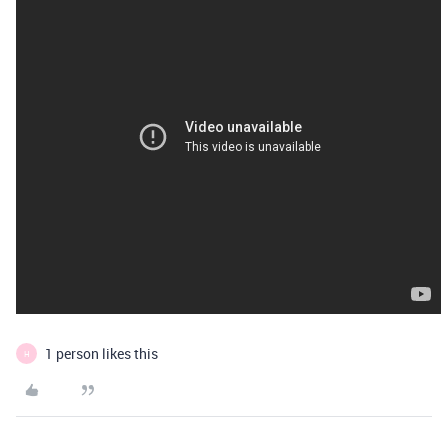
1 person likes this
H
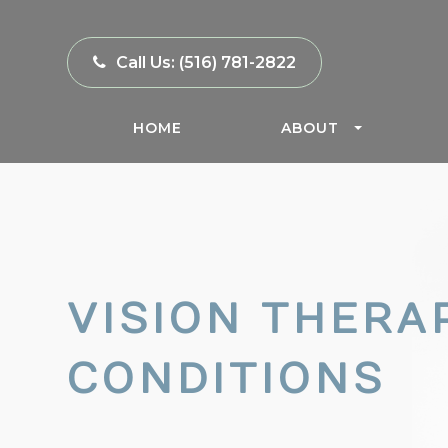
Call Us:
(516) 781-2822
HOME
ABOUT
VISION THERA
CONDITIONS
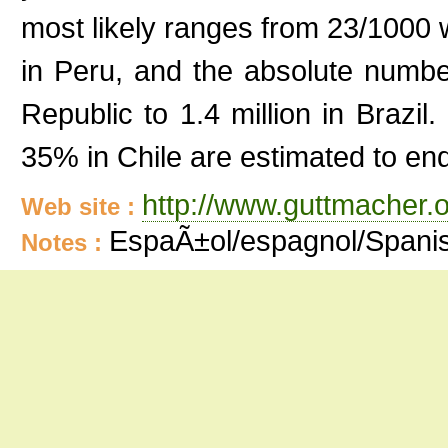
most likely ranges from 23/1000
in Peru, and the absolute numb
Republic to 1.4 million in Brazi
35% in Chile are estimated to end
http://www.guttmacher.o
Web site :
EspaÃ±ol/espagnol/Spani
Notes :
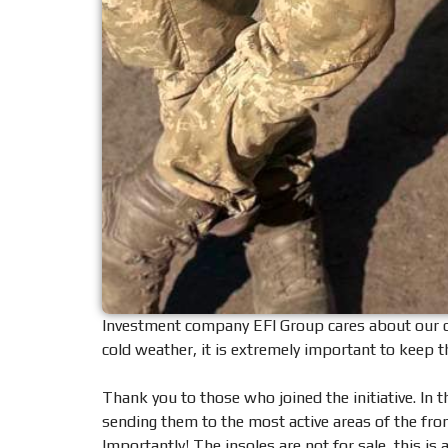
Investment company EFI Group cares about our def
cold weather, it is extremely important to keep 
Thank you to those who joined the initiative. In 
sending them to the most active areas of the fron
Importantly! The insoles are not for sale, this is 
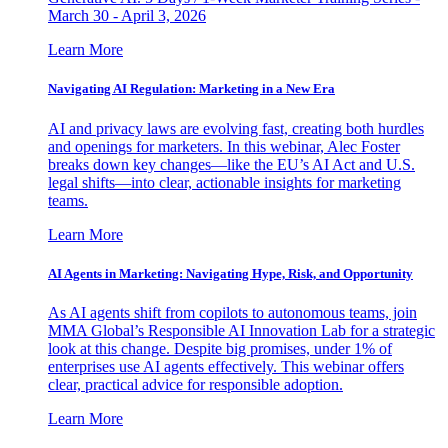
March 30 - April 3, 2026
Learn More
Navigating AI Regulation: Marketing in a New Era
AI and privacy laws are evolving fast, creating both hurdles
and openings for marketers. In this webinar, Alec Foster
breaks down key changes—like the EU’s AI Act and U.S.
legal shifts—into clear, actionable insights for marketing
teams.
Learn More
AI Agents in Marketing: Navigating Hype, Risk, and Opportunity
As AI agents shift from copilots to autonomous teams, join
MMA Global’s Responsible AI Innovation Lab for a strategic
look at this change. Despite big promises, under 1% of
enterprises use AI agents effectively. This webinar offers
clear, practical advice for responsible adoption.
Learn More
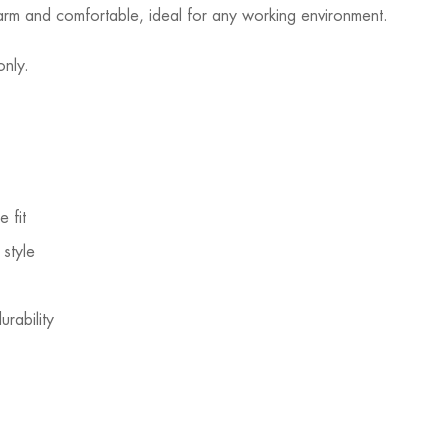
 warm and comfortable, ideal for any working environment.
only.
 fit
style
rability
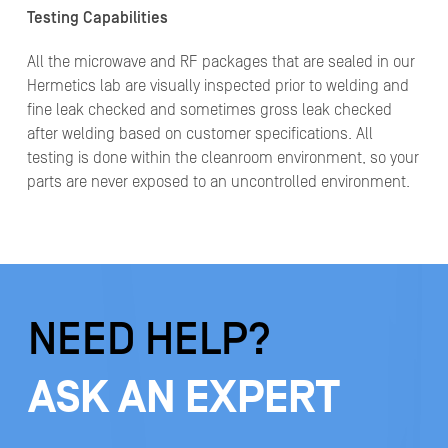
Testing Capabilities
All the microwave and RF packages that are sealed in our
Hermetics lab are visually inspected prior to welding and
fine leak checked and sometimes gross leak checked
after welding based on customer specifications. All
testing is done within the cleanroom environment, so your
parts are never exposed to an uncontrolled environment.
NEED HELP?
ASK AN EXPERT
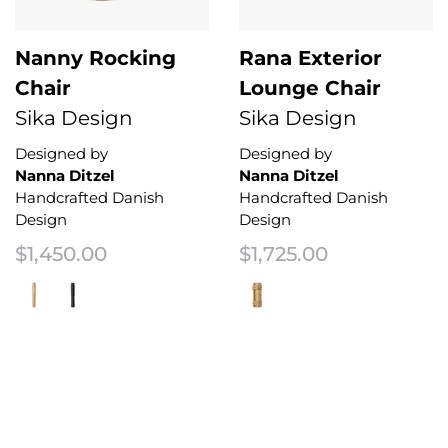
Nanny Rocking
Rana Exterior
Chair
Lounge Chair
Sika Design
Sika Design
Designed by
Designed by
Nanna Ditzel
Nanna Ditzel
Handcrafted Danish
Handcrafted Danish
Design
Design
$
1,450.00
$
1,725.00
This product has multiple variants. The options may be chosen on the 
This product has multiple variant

+ + +

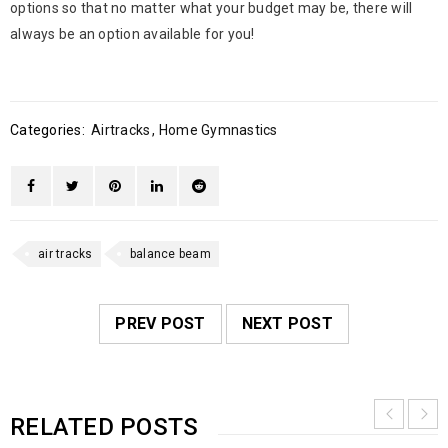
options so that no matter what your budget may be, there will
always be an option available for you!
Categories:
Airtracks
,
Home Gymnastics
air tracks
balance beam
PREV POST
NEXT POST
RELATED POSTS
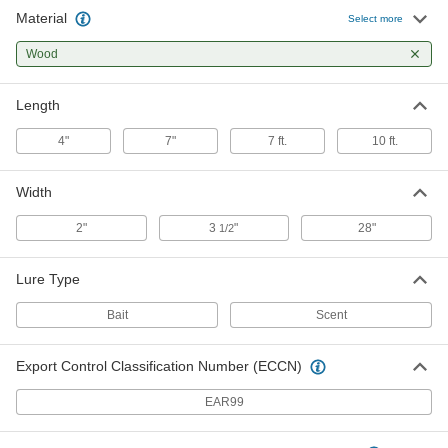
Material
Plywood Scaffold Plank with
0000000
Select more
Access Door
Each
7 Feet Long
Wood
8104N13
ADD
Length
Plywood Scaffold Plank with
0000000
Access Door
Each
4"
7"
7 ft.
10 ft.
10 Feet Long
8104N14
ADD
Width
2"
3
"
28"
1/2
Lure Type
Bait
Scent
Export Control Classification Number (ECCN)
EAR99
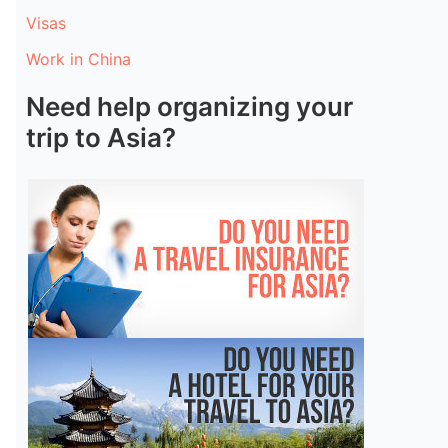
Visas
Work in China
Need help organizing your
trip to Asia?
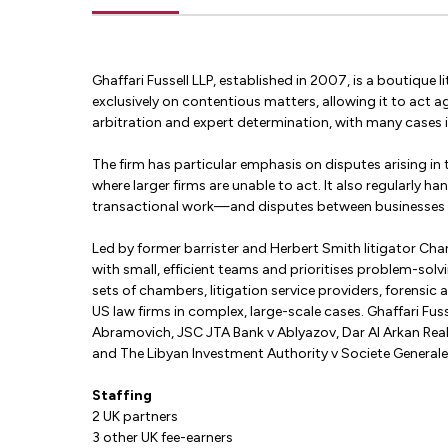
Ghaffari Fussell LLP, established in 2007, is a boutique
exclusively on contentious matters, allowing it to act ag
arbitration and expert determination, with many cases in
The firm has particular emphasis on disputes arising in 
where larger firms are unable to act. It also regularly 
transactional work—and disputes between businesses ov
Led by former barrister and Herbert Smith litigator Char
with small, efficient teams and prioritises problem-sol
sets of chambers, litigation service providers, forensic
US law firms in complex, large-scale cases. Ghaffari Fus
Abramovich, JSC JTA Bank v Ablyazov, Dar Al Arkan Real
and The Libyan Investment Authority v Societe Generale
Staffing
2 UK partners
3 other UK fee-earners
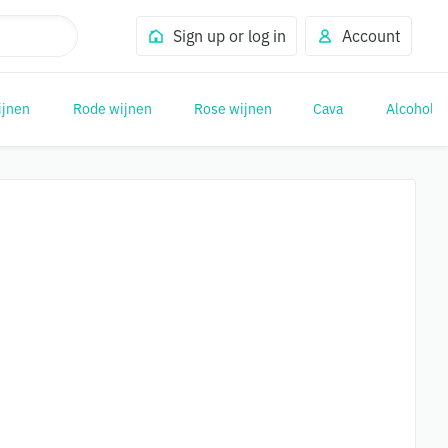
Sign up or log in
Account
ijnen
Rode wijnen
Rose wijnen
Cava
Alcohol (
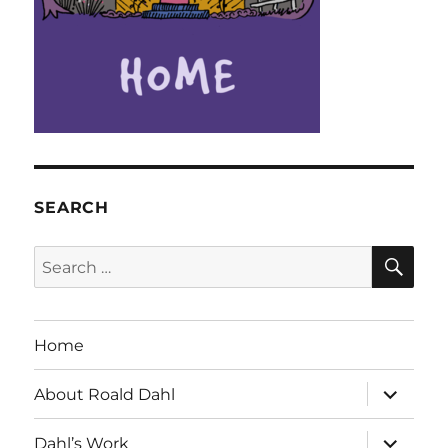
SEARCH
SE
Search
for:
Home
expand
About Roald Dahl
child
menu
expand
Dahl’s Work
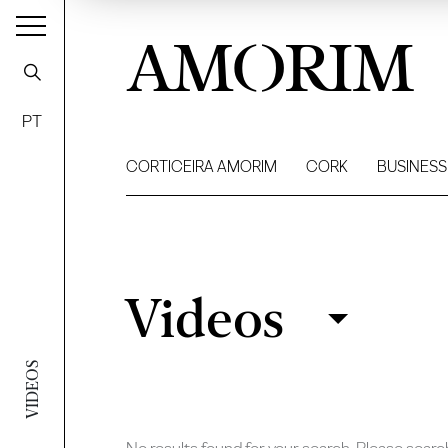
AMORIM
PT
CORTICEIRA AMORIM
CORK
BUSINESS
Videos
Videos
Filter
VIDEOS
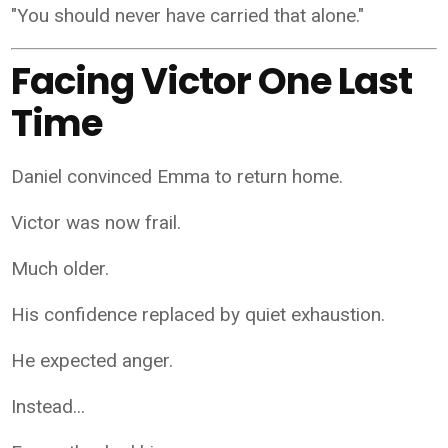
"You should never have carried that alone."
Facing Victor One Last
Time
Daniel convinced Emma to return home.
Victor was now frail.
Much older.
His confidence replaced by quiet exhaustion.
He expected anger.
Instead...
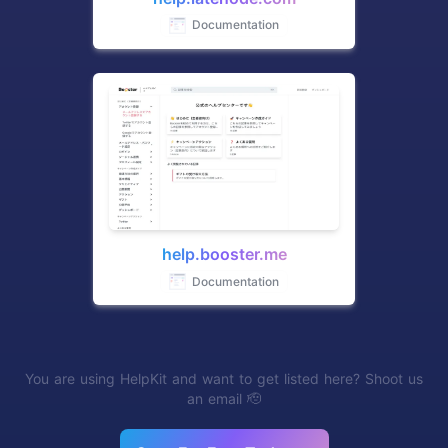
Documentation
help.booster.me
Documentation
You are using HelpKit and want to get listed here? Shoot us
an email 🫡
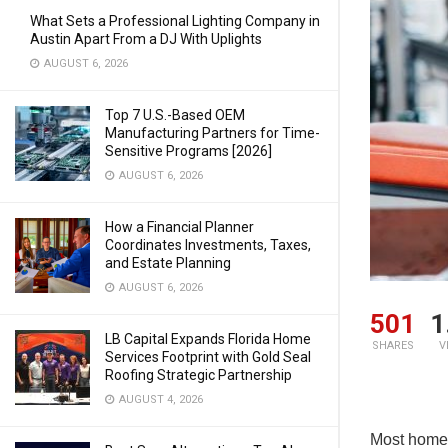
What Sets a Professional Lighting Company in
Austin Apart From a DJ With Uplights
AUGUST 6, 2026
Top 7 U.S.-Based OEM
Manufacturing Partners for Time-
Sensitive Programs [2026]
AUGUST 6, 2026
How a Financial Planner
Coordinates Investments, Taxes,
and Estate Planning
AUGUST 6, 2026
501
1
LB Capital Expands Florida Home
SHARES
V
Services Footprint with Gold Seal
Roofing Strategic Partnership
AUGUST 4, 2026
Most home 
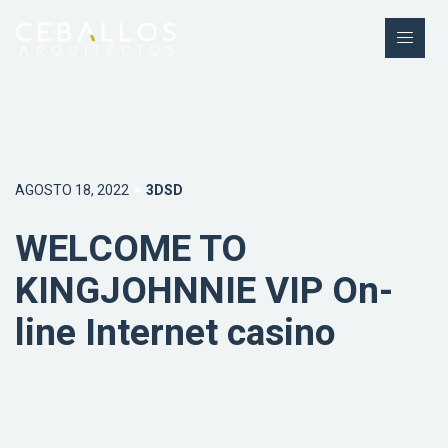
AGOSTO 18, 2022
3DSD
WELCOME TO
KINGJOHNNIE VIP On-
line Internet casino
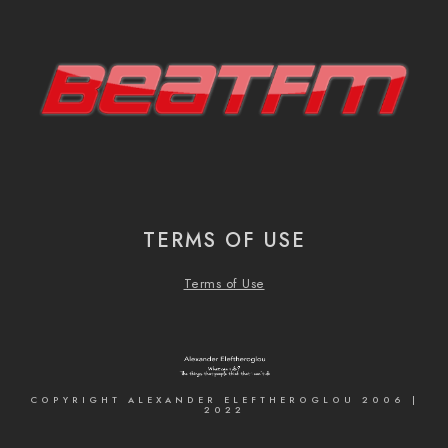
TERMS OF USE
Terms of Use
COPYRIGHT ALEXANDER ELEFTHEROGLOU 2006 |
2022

+ + +

■ WORK REQUEST ■
The number of lines in the records that include "Victor" is what is needed, with no other words.

■ RESPONSE AREA ■
2